§ Directions for this task
How many of the lines below have the word "LIST" in them? The answer is that number and nothing more.

[Records from a data source]
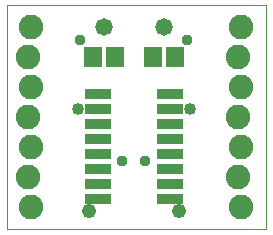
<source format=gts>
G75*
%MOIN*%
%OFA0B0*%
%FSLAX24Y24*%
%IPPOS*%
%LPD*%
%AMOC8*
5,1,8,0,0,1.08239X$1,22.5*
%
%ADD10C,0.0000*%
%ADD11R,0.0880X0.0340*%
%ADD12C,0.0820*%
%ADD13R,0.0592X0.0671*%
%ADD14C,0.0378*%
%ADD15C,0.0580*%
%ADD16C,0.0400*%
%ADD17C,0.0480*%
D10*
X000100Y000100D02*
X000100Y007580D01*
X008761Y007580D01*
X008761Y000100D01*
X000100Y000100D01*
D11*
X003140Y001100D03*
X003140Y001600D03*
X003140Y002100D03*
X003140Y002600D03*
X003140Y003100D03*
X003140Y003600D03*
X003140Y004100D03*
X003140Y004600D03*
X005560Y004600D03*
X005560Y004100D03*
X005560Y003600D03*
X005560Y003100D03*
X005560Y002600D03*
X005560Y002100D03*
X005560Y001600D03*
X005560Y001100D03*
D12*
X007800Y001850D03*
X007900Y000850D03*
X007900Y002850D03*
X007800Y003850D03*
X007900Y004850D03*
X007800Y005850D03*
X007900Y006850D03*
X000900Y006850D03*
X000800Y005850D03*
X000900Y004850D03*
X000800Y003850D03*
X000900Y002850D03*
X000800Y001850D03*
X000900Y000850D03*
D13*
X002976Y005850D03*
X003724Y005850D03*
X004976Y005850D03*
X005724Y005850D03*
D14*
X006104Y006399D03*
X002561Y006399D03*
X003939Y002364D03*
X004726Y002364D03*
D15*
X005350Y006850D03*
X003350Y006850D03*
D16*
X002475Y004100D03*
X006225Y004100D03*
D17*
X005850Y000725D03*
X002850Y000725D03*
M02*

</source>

...

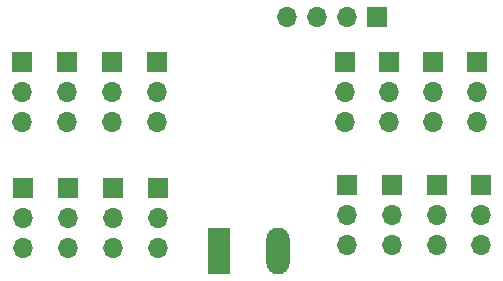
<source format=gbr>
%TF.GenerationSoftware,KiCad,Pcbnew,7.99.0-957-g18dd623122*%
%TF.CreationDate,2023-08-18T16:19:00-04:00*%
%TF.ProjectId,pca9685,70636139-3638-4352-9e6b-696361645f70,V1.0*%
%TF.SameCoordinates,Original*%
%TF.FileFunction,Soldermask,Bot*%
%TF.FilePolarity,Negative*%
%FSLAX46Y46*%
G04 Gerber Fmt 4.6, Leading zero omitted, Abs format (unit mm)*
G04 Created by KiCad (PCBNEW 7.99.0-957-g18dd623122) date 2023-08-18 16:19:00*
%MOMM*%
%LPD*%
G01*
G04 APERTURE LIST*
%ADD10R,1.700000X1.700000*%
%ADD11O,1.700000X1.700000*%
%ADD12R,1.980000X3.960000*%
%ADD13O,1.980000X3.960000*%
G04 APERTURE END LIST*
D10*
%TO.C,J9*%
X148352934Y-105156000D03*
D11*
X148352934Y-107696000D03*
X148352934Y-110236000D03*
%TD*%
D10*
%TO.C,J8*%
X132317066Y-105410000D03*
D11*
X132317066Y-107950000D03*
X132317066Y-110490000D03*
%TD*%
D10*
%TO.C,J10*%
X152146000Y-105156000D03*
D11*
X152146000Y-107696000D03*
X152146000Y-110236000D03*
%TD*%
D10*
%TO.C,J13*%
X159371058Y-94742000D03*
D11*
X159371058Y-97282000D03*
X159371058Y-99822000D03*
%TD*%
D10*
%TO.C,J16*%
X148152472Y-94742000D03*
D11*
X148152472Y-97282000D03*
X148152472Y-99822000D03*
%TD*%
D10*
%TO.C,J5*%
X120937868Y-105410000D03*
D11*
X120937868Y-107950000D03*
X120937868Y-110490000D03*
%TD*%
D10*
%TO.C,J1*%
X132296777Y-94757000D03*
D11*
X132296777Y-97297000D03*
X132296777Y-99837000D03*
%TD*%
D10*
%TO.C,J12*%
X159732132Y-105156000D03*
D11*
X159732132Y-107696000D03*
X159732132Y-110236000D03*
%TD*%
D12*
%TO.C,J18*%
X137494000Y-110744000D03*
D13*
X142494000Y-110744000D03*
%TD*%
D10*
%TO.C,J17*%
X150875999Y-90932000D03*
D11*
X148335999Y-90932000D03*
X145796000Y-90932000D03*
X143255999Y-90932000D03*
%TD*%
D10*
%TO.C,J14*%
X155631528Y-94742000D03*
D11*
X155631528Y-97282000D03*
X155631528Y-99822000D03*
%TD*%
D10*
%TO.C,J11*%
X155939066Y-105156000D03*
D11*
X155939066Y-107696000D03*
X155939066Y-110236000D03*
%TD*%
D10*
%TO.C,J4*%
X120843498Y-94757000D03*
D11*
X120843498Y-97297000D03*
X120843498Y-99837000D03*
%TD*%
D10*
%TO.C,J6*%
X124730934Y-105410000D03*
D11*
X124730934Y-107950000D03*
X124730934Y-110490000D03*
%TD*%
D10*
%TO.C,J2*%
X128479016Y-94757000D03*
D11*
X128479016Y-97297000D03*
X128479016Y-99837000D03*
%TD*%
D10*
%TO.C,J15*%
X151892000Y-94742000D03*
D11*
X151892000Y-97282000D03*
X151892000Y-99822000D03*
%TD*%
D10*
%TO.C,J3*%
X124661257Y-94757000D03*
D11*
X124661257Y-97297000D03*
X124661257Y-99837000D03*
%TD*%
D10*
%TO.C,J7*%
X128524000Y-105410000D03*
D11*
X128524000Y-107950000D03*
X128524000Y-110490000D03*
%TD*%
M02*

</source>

==

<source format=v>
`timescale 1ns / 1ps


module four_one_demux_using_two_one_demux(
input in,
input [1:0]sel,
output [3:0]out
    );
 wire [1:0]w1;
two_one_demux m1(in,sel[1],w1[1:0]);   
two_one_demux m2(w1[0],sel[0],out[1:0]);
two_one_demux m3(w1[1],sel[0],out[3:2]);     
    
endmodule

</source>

§ Response box
2